For Dr. Williams, then, the conference was a success and his plan of staving off a confrontation until the completion of the Anglican Covenant, which would shift the onus of deciding whether one was “in or out” away from Canterbury onto the provinces, a sound one.
However, few of the bishops questioned by The Church of England Newspaper over the course of the conference and in the week after, saw themselves or the communion as “winners.” Liberals were aggrieved by Dr. Williams’ turn against them on the closing day, when he called for a moratorium on gay bishops and blessings—and singled out the Episcopal Church for opprobrium as the chief troublemaker in the communion.
Conservatives entered the conference discouraged by the absence of over 60 percent of the African diocesan bishops, and left frustrated that nothing substantive was accomplished. Fears Dr. Williams was “not on side” were not assuaged by his conservative-sounding closing presidential address on Aug 3, as a steady onslaught of progressive Bible studies, politically correct plenary sessions, and in the words of one American conservative bishop–“asinine” Indaba groups was a source of frustration and impatience.

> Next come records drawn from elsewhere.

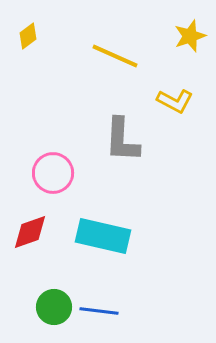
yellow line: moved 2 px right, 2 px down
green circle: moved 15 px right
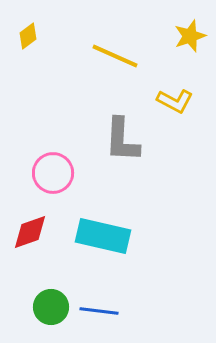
green circle: moved 3 px left
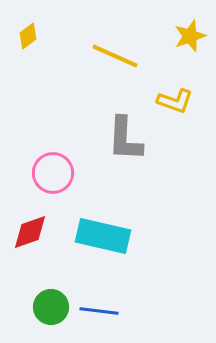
yellow L-shape: rotated 9 degrees counterclockwise
gray L-shape: moved 3 px right, 1 px up
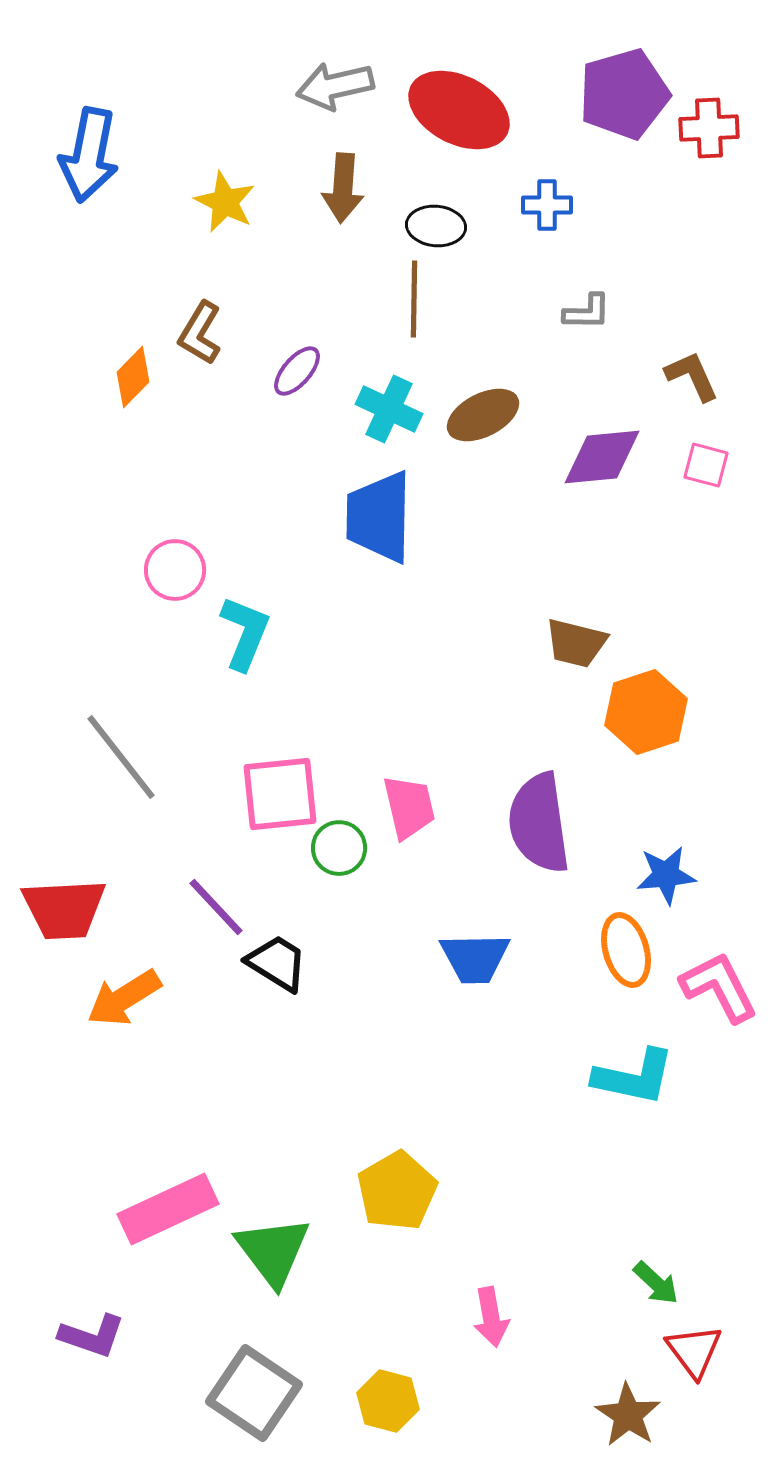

The central failure of the conference, however, flowed from the decision not to confront the issues dividing the communion. During the 2003 primates meeting, Archbishop Peter Akinola and a small group of primates were persuaded by Dr. Williams to attend communion services with US Presiding Bishop Frank Griswold, even though their scruples forbad them from doing so.
Over the succeeding five years, the inability of Anglican bishops to worship round a common altar has not been addressed, and even with a boycott of over 200 bishops the opening eucharist in Canterbury Cathedral saw three primates and a number of bishops refrain from receiving communion due to their theological difficulties with the American church. These positions were not softened during the three weeks at Lambeth, but hardened with some bishops convinced that dialogue in the terms proposed by Dr. Williams was now fruitless.
Up until now, the Anglican Communion has held together “by appealing to diversity,” Bishop Venables said.
However, he asked “Can we sacrifice what we believe for unity? I don’t think we can make that decision on the spur of the moment. It is unfair to ask people to sacrifice their convictions for the sake of a unity that is by no means certain.”
The attempts at conversation had not worked. “I hoped we would be able to talk about very serious things, we tried to but were unable to,” he said. The small group process helped “but there wasn’t enough trust. The level of conflict, fear, mistrust, frustration hasn’t allowed it.”
The problem of authority within Anglicanism was not being addressed, he argued. “Anglicanism has always said we were not a vertical church, but now it would help to have a council of cardinals to help us.”
“You have authority in the local church, authority in the diocese, authority in the province, why not have it in the whole church?” he asked. However, there are “no ground rules to define the Anglican Church. No ground rules outside the province. Now we have no way of avoiding the division,” Bishop Venables said.
“We talk but nothing is decided. People are frustrated,” and Lambeth 2008 did not address these needs, Bishop Venables said.